Okay, after several months off, it's time to get this blog rolling again. And lets kick it off with the 7th annual Showdown in San Angelo drag boat races at Lake Nasworthy. Every photo assignment has it's challenges, and the boat races are no different. With this particular assignment, dealing with the heat, long hours and the sometimes eardrum-busting roar of the engines can really take a toll on you. What have I learned over the years of covering this event? Pace yourself. There's no need to photograph all aspects of the event in the first hour and half. Do that, and the experience will be much more enjoyable and you won't burn out on the first day of competition.

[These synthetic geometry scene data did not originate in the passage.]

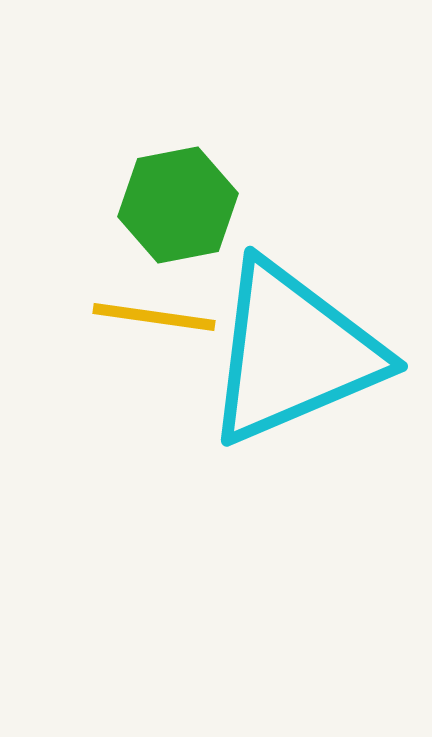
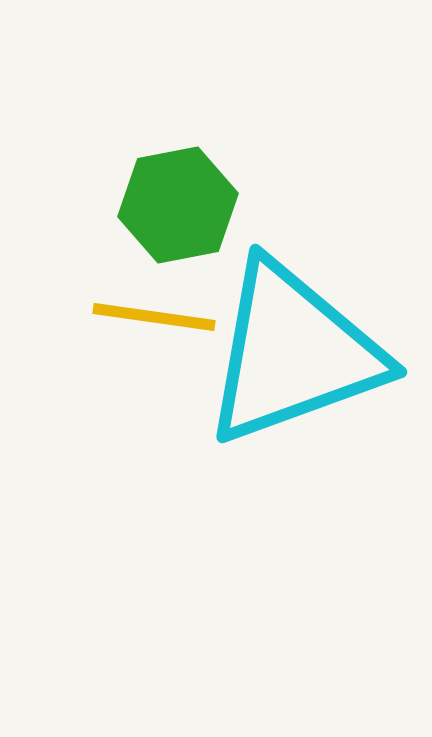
cyan triangle: rotated 3 degrees clockwise
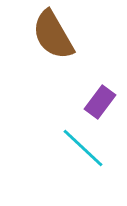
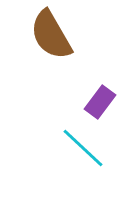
brown semicircle: moved 2 px left
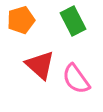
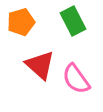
orange pentagon: moved 2 px down
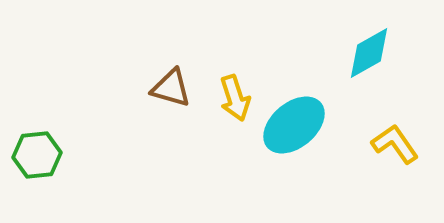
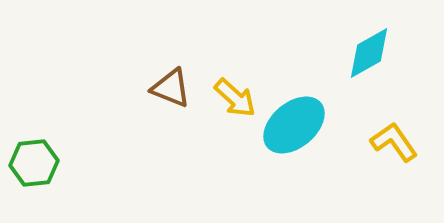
brown triangle: rotated 6 degrees clockwise
yellow arrow: rotated 30 degrees counterclockwise
yellow L-shape: moved 1 px left, 2 px up
green hexagon: moved 3 px left, 8 px down
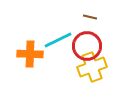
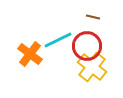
brown line: moved 3 px right
orange cross: rotated 35 degrees clockwise
yellow cross: rotated 32 degrees counterclockwise
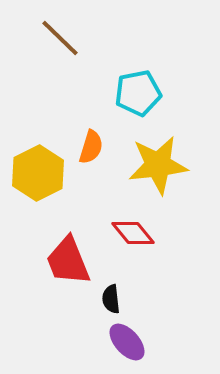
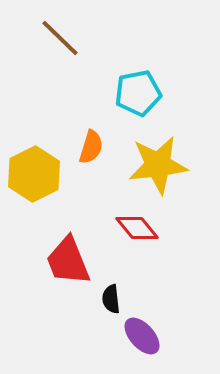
yellow hexagon: moved 4 px left, 1 px down
red diamond: moved 4 px right, 5 px up
purple ellipse: moved 15 px right, 6 px up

In the interest of full disclosure, I'm not really a fan of drag racing in any kind of form. While I am a motorsports fan, drag racing just doesn't do it for me. However, that does not mean that I don't have a tremendous amount respect for the teams and fans involved. I do. They're good people. I had an opportunity to chat with a team from Ft. Worth who competes in the pro modified division and while they were busy taking apart an engine to replace a blower belt, they graciously answered all of my obvious mechanically ignorant questions about what they were doing. What is a blower belt? What kind of fuel do you use? Do you turn a key or press a button to start this thing? Dumb. I never feel like more an idiot than when I'm standing next to a motor of any kind.

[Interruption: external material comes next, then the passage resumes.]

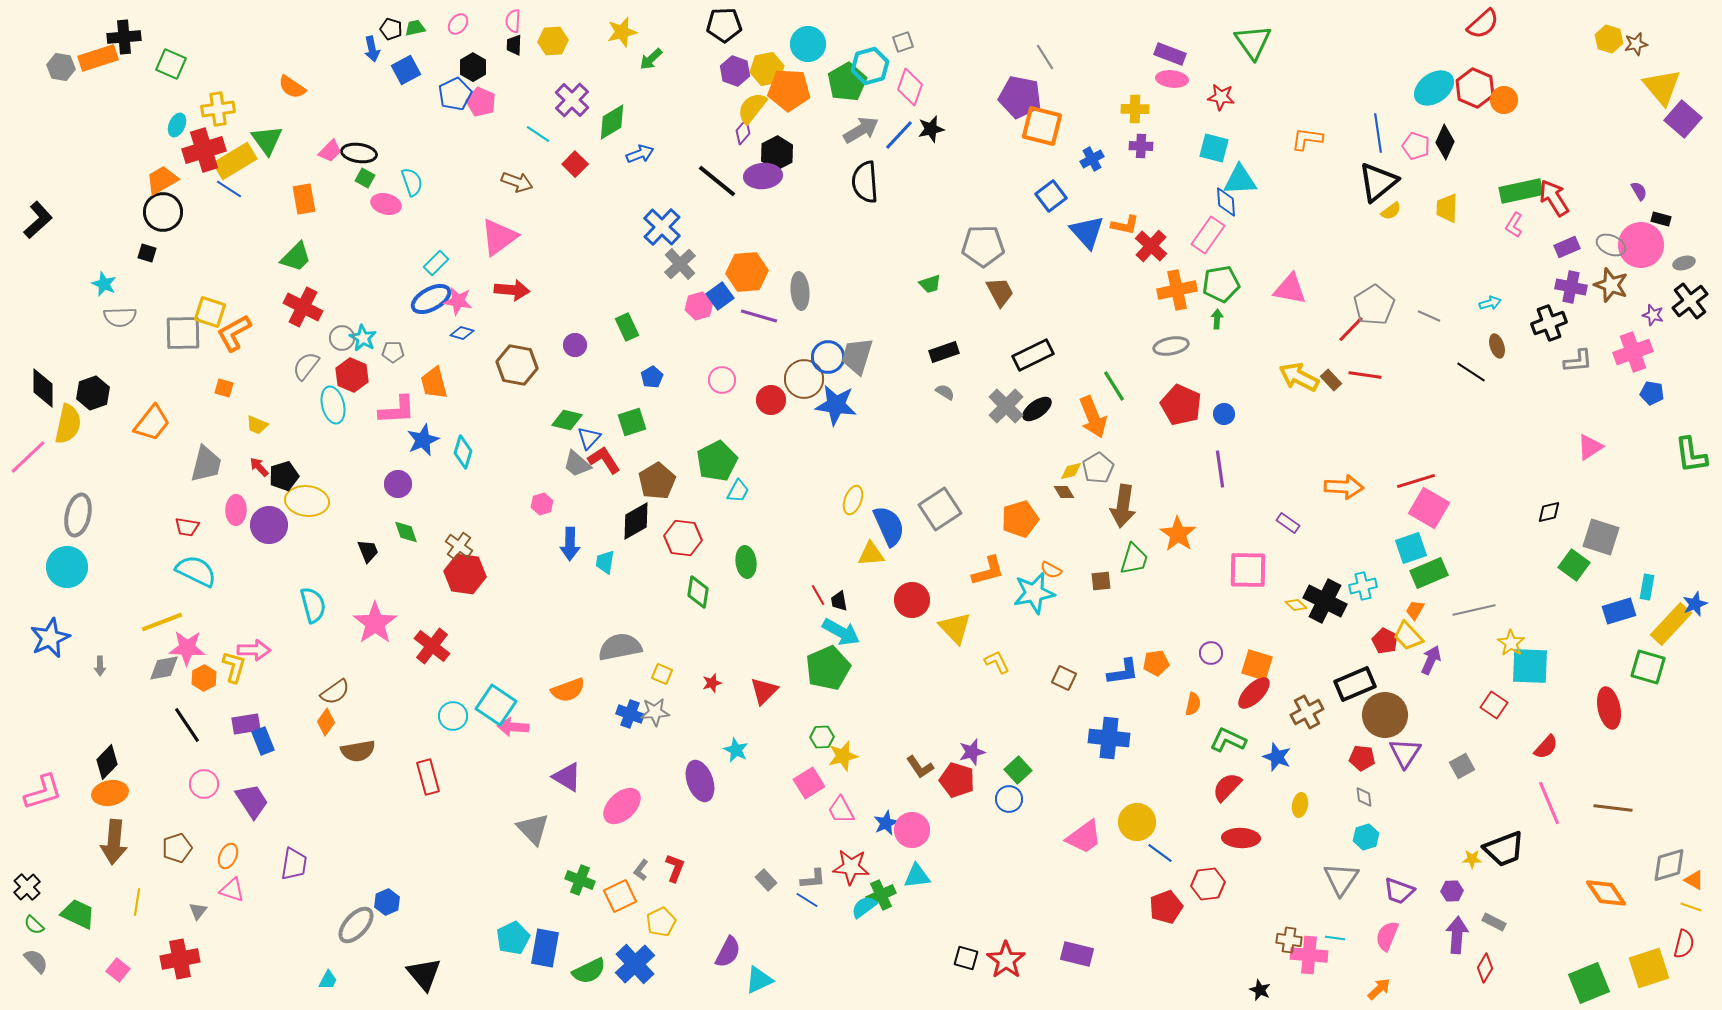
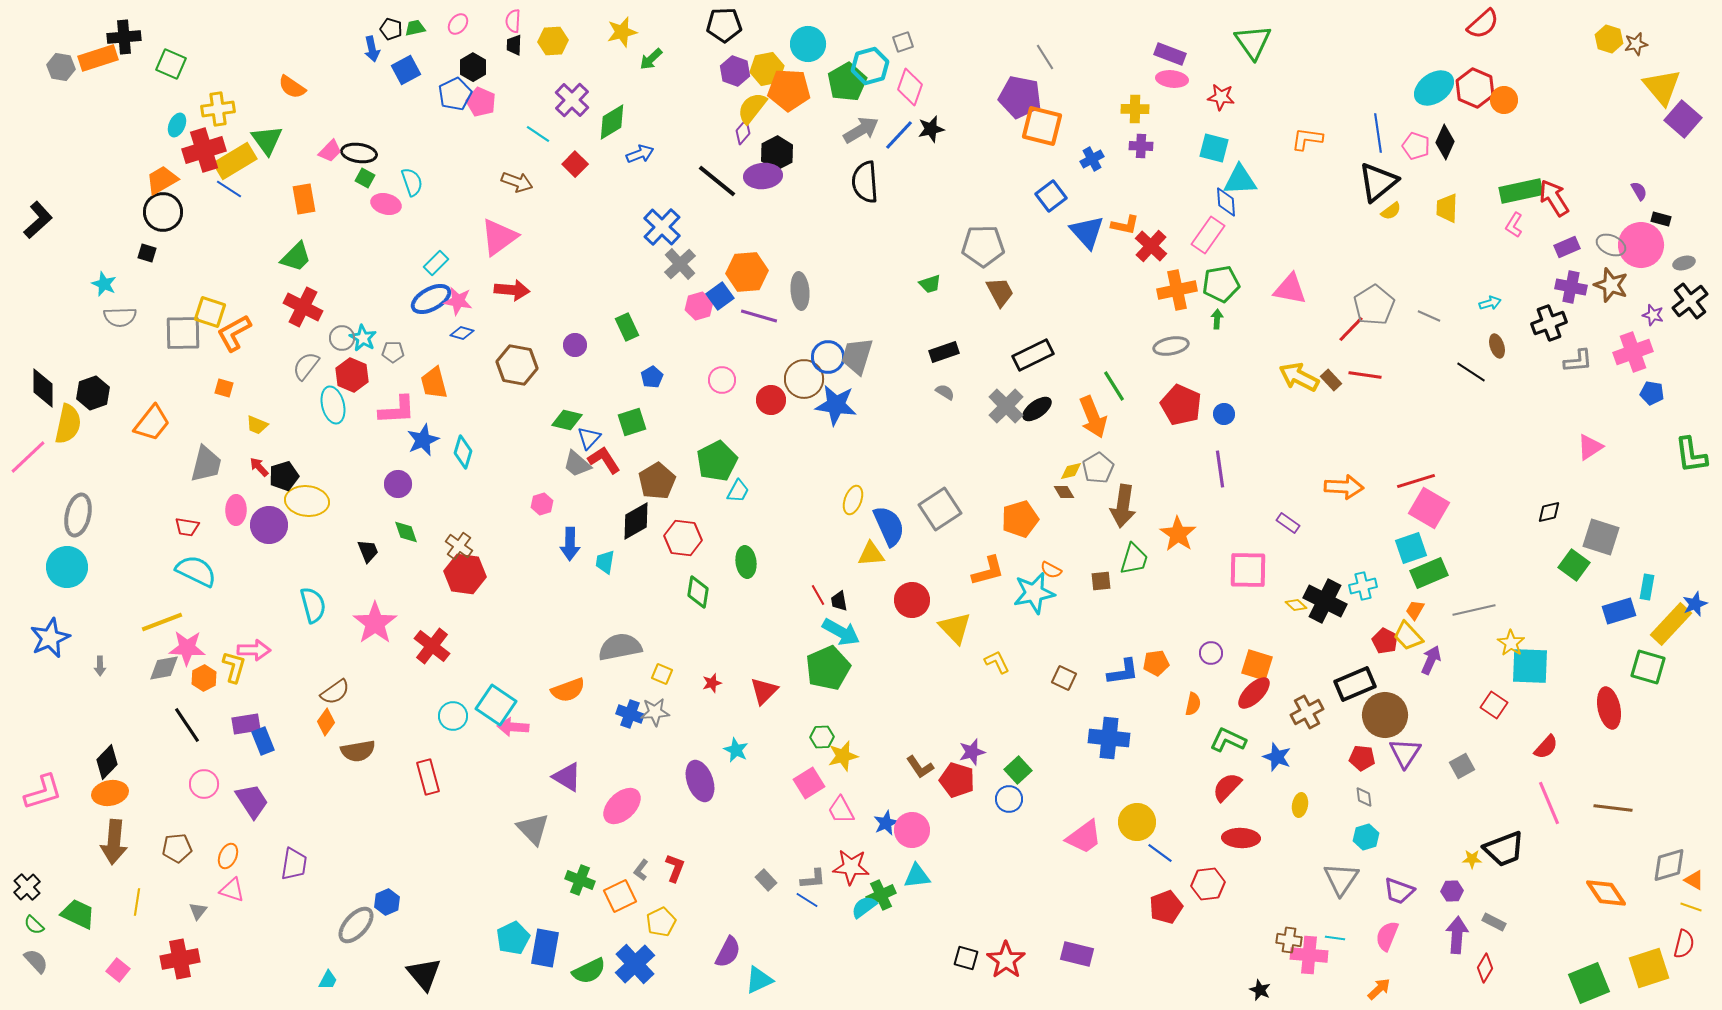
brown pentagon at (177, 848): rotated 12 degrees clockwise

The fans are just as nice as those who compete.If I had any questions about what was going on there was always someone near by to help me out. And, if I needed to get in a certain position to get a clean angle at the boats, fans were more than willing to let me use some of their shade under their tent to get what I needed. One of the things that I noticed while covering this year's event was that every division (of which there are about 10) has it's own fans. But when the call comes across for the top fuel hydro boats to come to the ramp, all the activity by competitors and fans comes to a stand still. These are the big-boy boats. They are the most expensive to run, the fastest division with speeds reaching upwards of 250 mph and can be quite scary at times when the driver looks like they might lose control. I think it was last year or the year before that a driver of a top fuel hydro started to lose control of his boat, couldn't get it slowed down enough and nearly ended up hitting another watercraft and the person on it.
Fortunately, nothing happened like that this year and everyone was safe. And after the last top fuel hydro boat makes it's run, everyone goes on about their business. And, I'll admit, they are kinda cool to see even if their runs only last 3.5 seconds. So, with three days of drag boat action I think I'm good for the year. Plus, it appears that the popularity of the event is growing now that it is sponsored by Lucas Oil and the drivers have good things to say about the venue.